Who knows best where to deploy broadband access? Task force divided

Legislators looking to make the state budget come out right last spring raised money by eliminating a $75 million sales tax exemption for telecommunications companies that buy equipment to expand their central office operations.

Phone companies big and small objected, of course. They were joined by at least some broadband access proponents. Losing the sales tax exemption, those proponents argued, would hinder Minnesota’s goal to extend high-speed Internet access to the half million households considered underserved (almost all of them rural). Among those making the argument was Margaret Anderson Kelliher, former House speaker and now the chairwoman of Gov. Mark Dayton’s broadband task force.
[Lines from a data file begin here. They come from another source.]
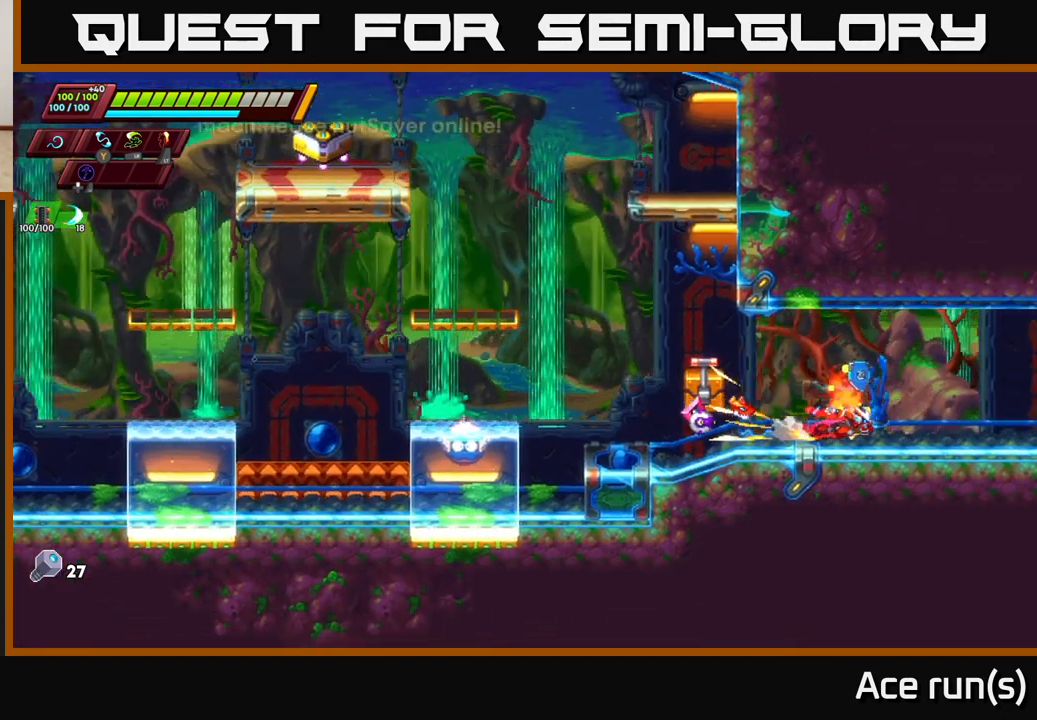
{"buttons": ["R2"], "left_stick": "right", "right_stick": "center", "events": [[33, "R2", "up"], [117, "R2", "down"], [367, "R2", "up"], [417, "R2", "down"]]}
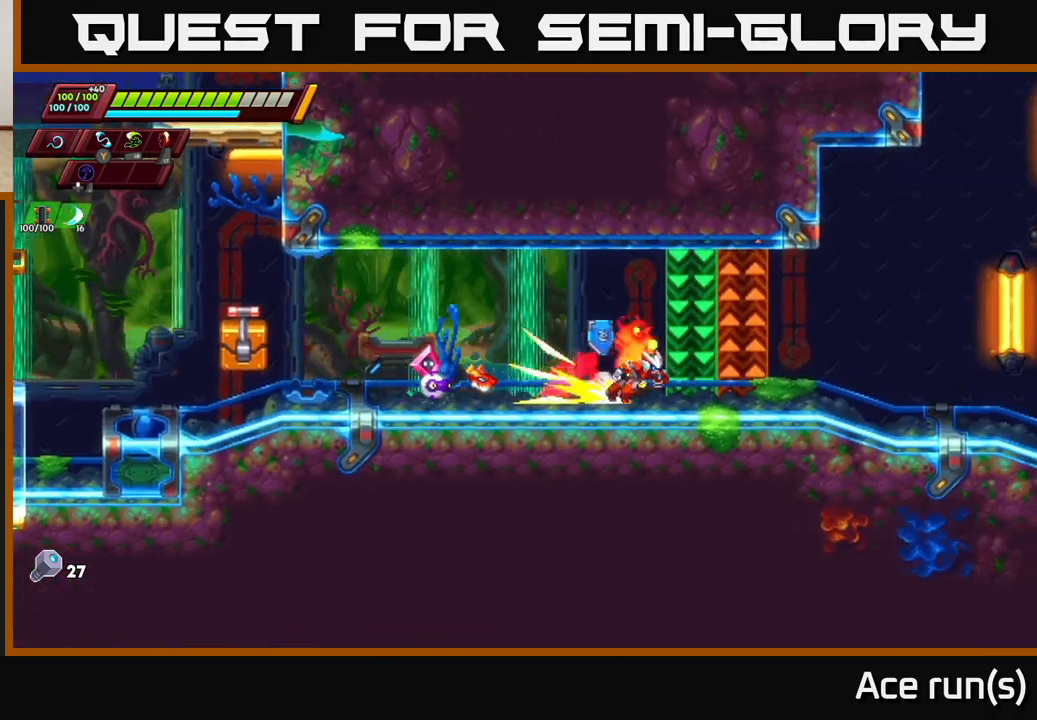
{"buttons": ["R2"], "left_stick": "right", "right_stick": "center", "events": [[367, "R2", "up"], [417, "R2", "down"]]}
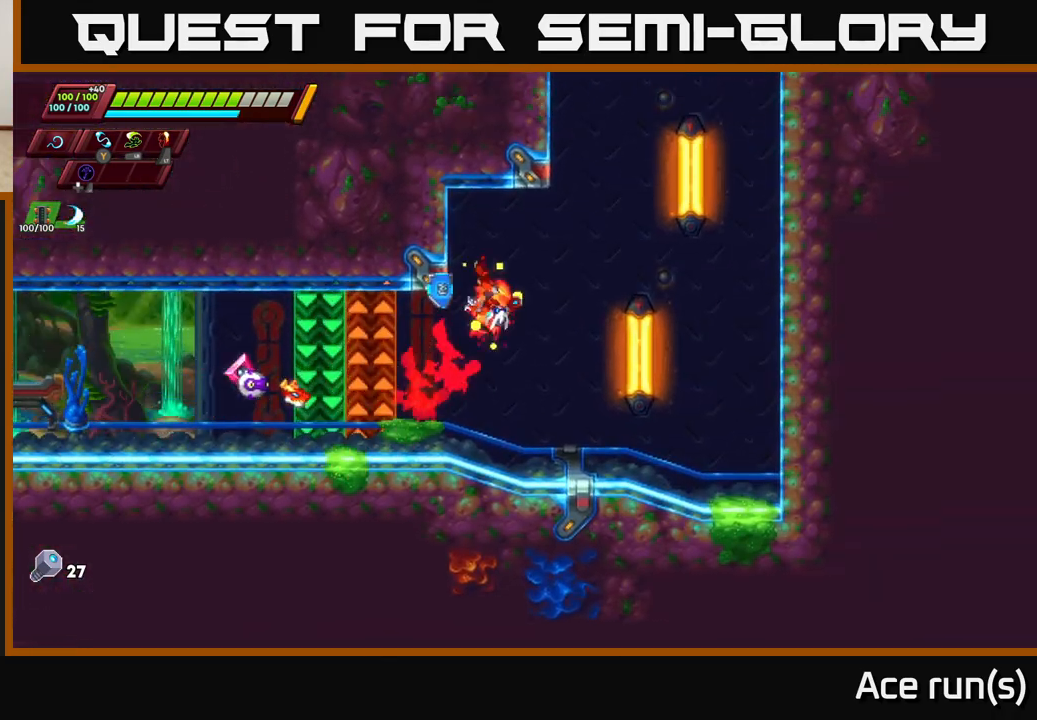
{"buttons": [], "left_stick": "right", "right_stick": "center", "events": [[400, "R2", "up"]]}
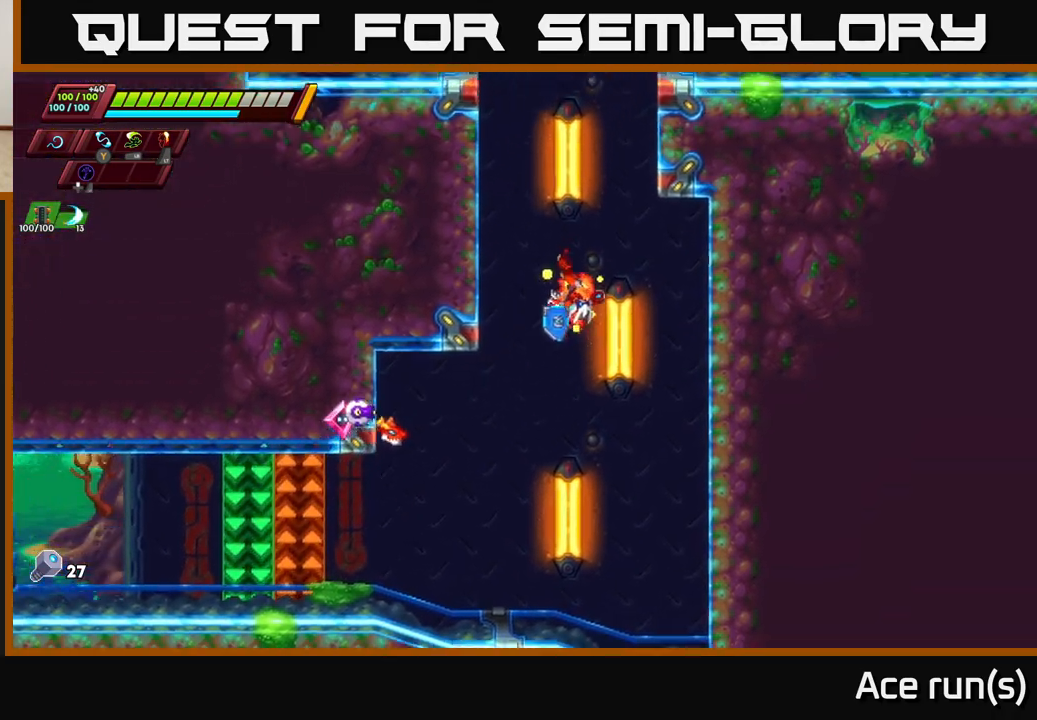
{"buttons": [], "left_stick": "right", "right_stick": "center", "events": [[50, "left_stick", "up-left"], [200, "left_stick", "center"], [467, "left_stick", "right"]]}
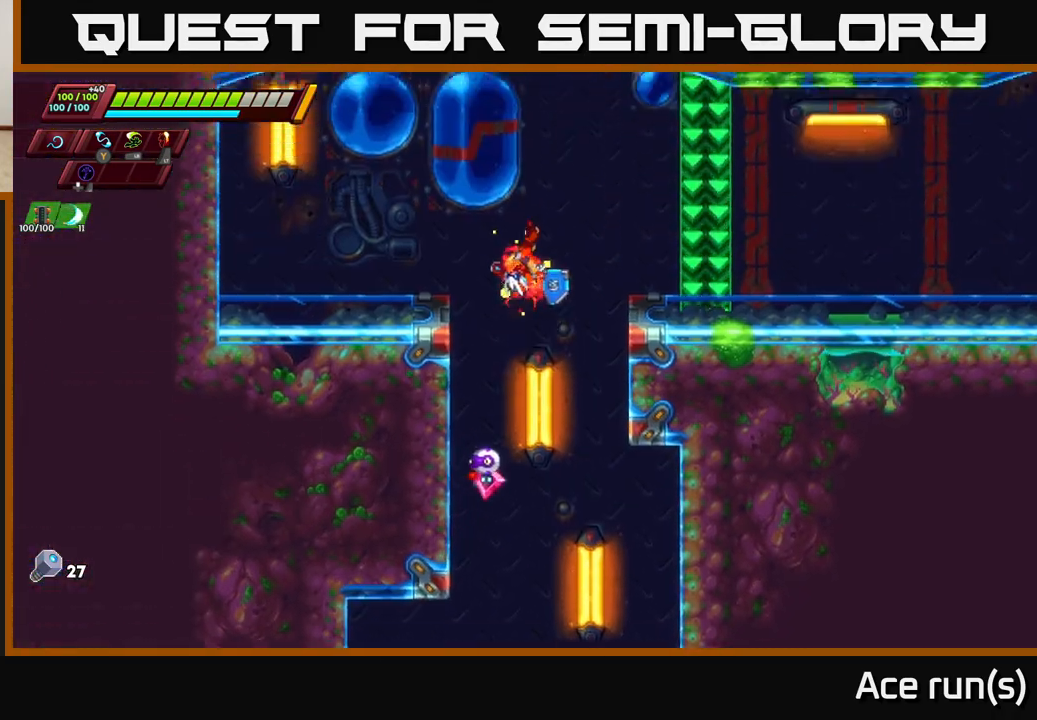
{"buttons": ["A", "R2"], "left_stick": "right", "right_stick": "center", "events": [[300, "R2", "down"], [433, "A", "down"]]}
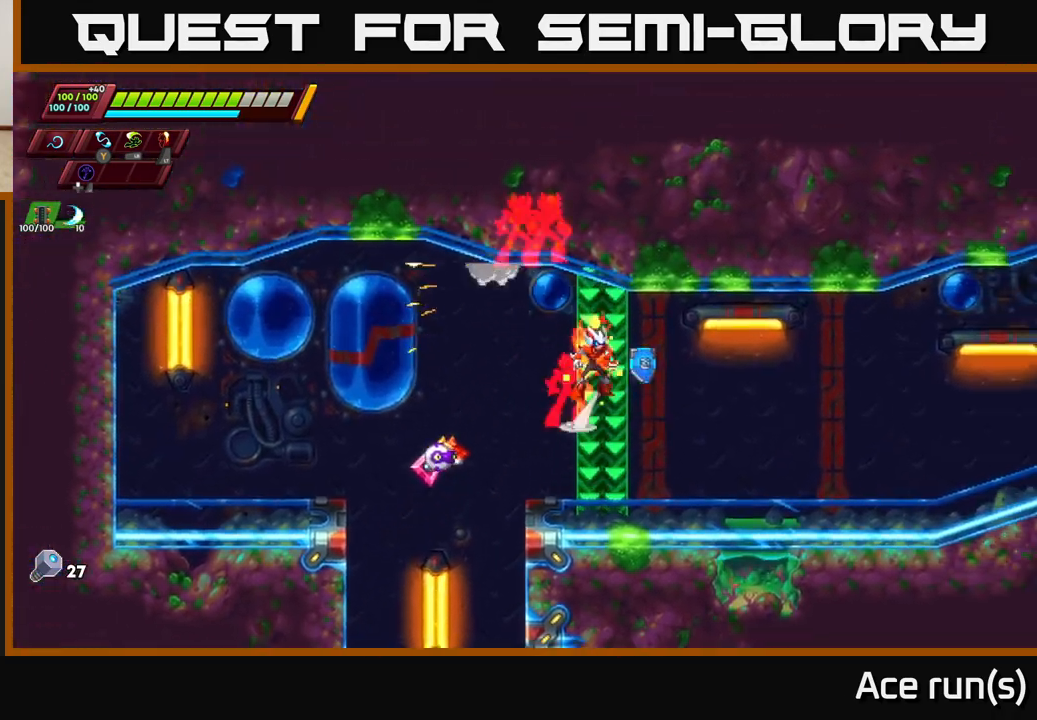
{"buttons": ["R2"], "left_stick": "right", "right_stick": "center", "events": [[200, "A", "up"], [267, "R2", "up"], [467, "R2", "down"]]}
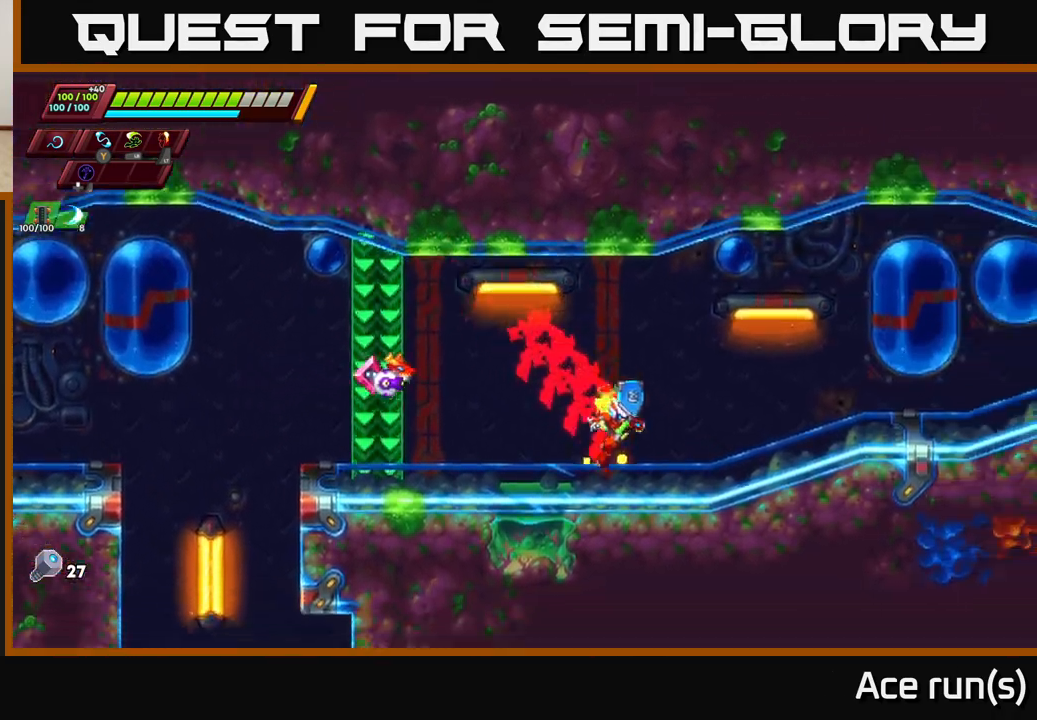
{"buttons": ["R2"], "left_stick": "right", "right_stick": "center", "events": [[217, "R2", "up"], [250, "R2", "down"], [450, "R2", "up"], [500, "R2", "down"]]}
But at a meeting in St. Paul today, that task force was divided over whether to recommend restoring the exemption in the coming legislative session, finding itself embroiled in a classic marketplace-vs-government intervention debate. The group is trying to come to agreement on what to recommend to Dayton in its annual report next month — restore the exemption in the belief that telecommunications firms will invest more in broadband service or use the tax revenue the state now receives on telecommunications equipment purchases to encourage deployment in underserved areas.

The argument to put the exemption back in place: The needed hundreds of millions of dollars in investments by telecommunications companies will not be made if they have to pay the sales tax. They’ll take their money to other states if they can, and rural Minnesotans who would have gotten better broadband service from those investments will suffer as a result. What better way to determine where investments should be made than to let the private marketplace decide?

“I would rather trust people making broadband decisions than government,” said Paul Weirtz, AT&T Minnesota state president and a member of the task force, said at today’s meeting. “We (the state) should not be in a position of picking winners and losers.”

The argument against restoring the exemption: Providing a sales tax break provides no guarantee that money will be used to further the state’s  goal that every household in Minnesota have broadband available by 2015. Companies could take the money and use it elsewhere or build better service in areas not considered underserved. It would be better for a task force charged with extending the reach of broadband to recommend a fund the state could direct or perhaps a tax exemption only if it could be shown the equipment would enhance service in underserved areas.

“There’s no  connection between the money (staying in the coffers of telecommunications companies) and the goals of the state,” said Bernadine Joselyn, director of public policy and engagement for the Blandin Foundation and also a task force member.

Kelliher told task force members Tuesday they need to seek common ground and come to a conclusion in the next month. What to recommend on the sales tax question — and whether to extend it to additional kinds of equipment  — are the big ticket items in the draft report at this point.